Jesus is baptized, he hears the voice of God say, this is my son with whom I am well pleased. Listen to him. So immediately everyone around knows that he is the Son of God. And then before he has a chance to say or to do anything he is lead into the wilderness. And he stays there for forty days, being tempted and tested. It says he was hungry, he was powerless, he was broken and he is tempted to do all sorts of things to overcome that for himself but he doesn't, he waits it out, he calls on God and ignores the voice of evil. And once he is done he leaves he desert, and he can declare to all people that he has overcome evil.

That he has good news, that he is Good News that he is the son of God sent to be baptized like us, to walk through the wilderness like us, to live and die like us and in the midst of it all to overcome evil for us. He started with the wilderness, and then he got on the road to death. The text says that after tempting him satan departed from him until an opportune time. Well is that what it says? It actually says he departed from him until an opportune time. No one, even still, is sure what Luke meant when he wrote that. There is a good argument that Jesus is the one who departed until an opportune time.

I like that reading better. All that evil, all that brokenness, all that wilderness, Jesus left it until, well scripture tells us until Good Friday. Until the end of Lent, until he died and descended into Hell overcame evil once and for all and was resurrected to tell us about it. Death and the devil, endless wilderness were overcome for our sake. Jesus replaced the death that should come at the end of the deepest, coldest darkness with new life. Overcoming evil for all time. So that we are no longer alone in the wilderness, no longer left to be tormented by the evil one in our lives but rather walking with God, his rod and staff to comfort us, his hand to feed us, his arm to save us from our enemies and finally his love to let us rest in green pastures and beside still waters. Desert is transformed into meadow and pasture and wilderness is transformed to a place of life and refuge where we are reminded that we are never alone even when life wanders with us in its grasp.

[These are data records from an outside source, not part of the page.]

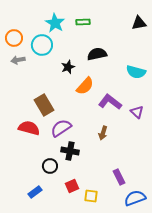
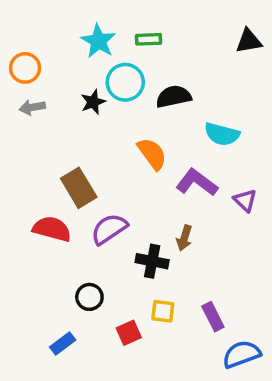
cyan circle: (42, 45) -> (125, 82), moved
black star: (68, 67) -> (93, 102), moved
cyan semicircle: (136, 72) -> (222, 134), moved
orange semicircle: (85, 86) -> (152, 154), turned -78
black cross: (70, 151) -> (152, 261), moved
yellow square: (91, 196) -> (163, 311), moved

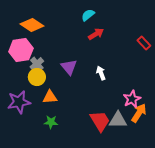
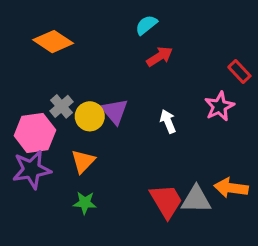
pink hexagon: (21, 50) -> (35, 133), moved
yellow circle: (37, 77) -> (90, 116), moved
orange triangle: (50, 97) -> (83, 161), turned -42
pink star: (132, 99) -> (219, 106), moved
orange arrow: (139, 113) -> (231, 188), turned -114

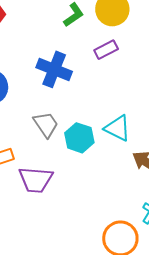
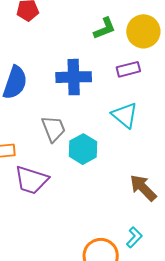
blue cross: (54, 69) -> (74, 77), turned -36
cyan triangle: (118, 128) -> (125, 115), moved

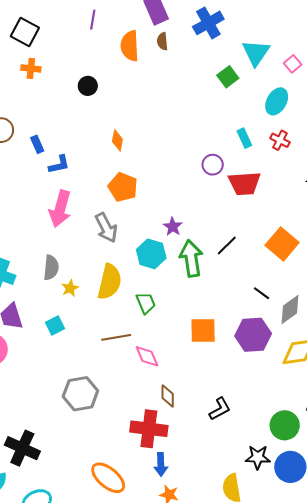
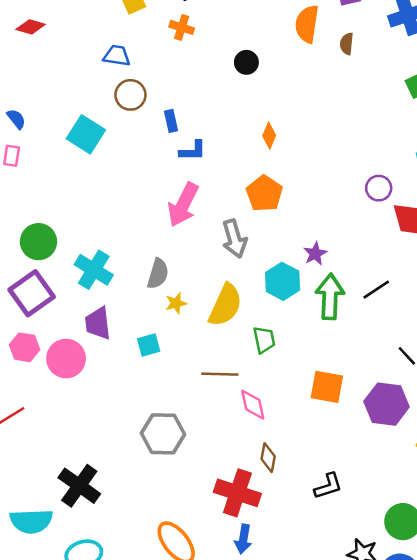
brown semicircle: (162, 41) -> (347, 44), moved

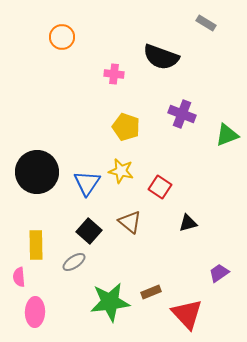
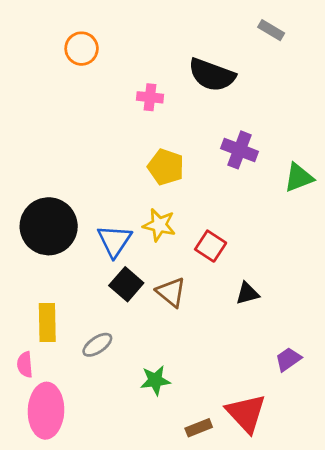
black square: (89, 231) -> (126, 284), moved
brown rectangle: (151, 292) -> (199, 428), moved
green star: (110, 302) -> (155, 380), moved, size x0.6
pink ellipse: (35, 312) -> (46, 411), size x1.4

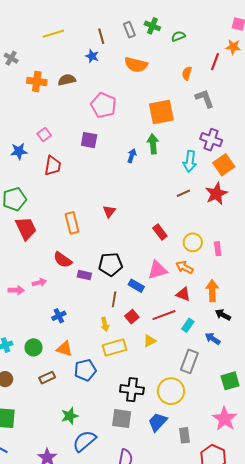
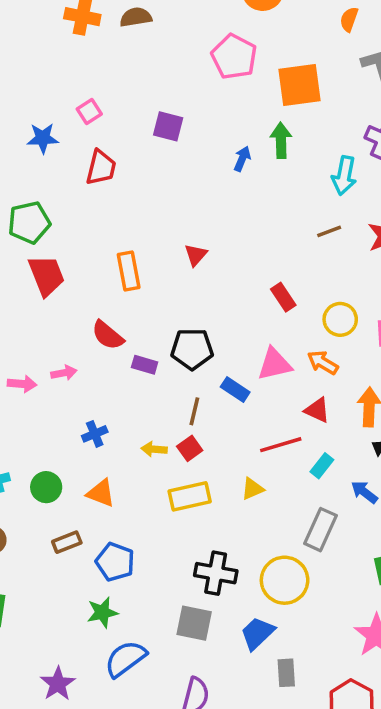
pink pentagon: (103, 105) -> (234, 57), moved
red square: (132, 317) -> (190, 448), moved
yellow arrow: (105, 324) -> (154, 449), moved, turned 104
blue pentagon: (85, 370) -> (115, 562), moved, turned 30
gray rectangle: (184, 435) -> (286, 673), moved

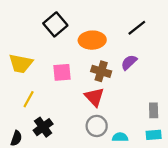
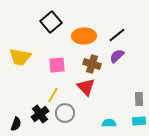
black line: (137, 28) -> (117, 35), moved
yellow line: (29, 99) -> (53, 95), moved
gray circle: (97, 126) -> (65, 113), moved

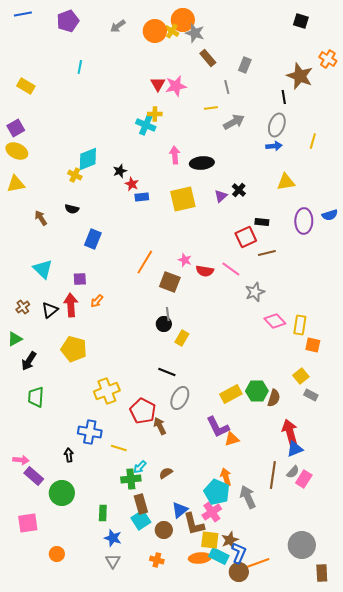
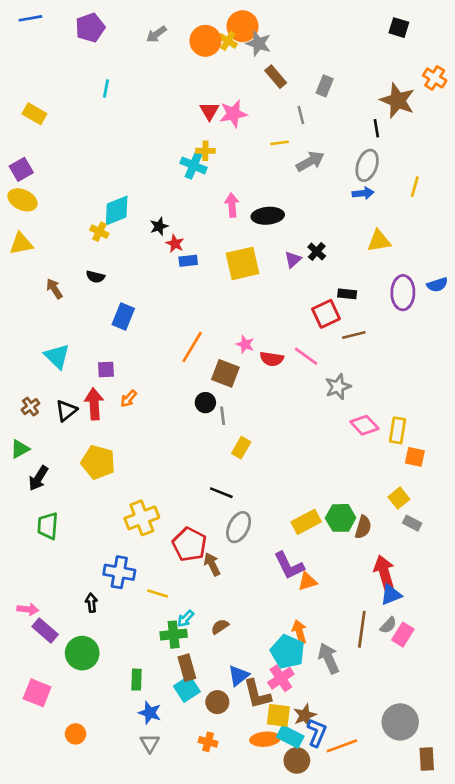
black circle: (164, 324) -> (205, 403), moved
pink square: (28, 523) -> (37, 693), turned 30
brown circle: (239, 572) -> (297, 760), moved

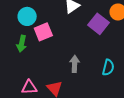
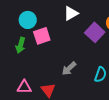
gray arrow: (75, 64) -> (69, 69), turned -140

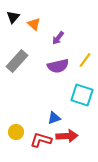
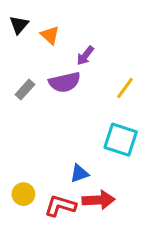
gray rectangle: (17, 61) -> (25, 90), size x0.6
purple semicircle: (58, 66) -> (65, 82), moved

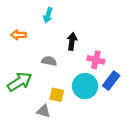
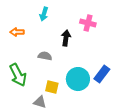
pink cross: (96, 60) -> (88, 23), moved
green arrow: (20, 82) -> (18, 75), turned 95

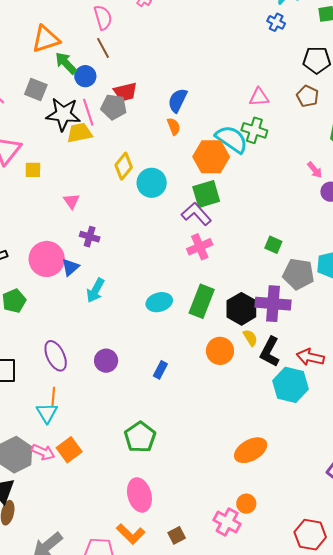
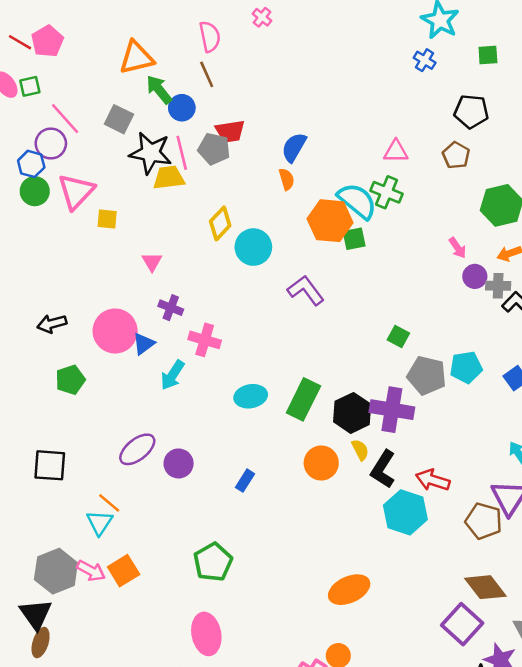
green square: (206, 194) -> (354, 239), moved, size x0.7
pink cross: (200, 247) -> (205, 340), moved, turned 35
purple ellipse: (56, 356) -> (137, 449), moved, turned 72
orange line: (53, 397) -> (109, 503), turned -60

That is why we wander in the wilderness during Lent. Lent, believe it or not actually means life, it means spring, the time when all growing things begin to come to life.
At the beginning of this little reflection I talked about what Lent is and why, it is a season that we strive to walk through the wilderness, that we live without, that we live in the darkness, maybe to remind us of our brokenness and need to return to God. But more than that to show us that because God has turned to us, walked through the wilderness for us, we can live through the wilderness. Lent is always a journey. But it is always a journey to Easter. To joy and new life in the living Lord Christ. Thanks be to God. Amen.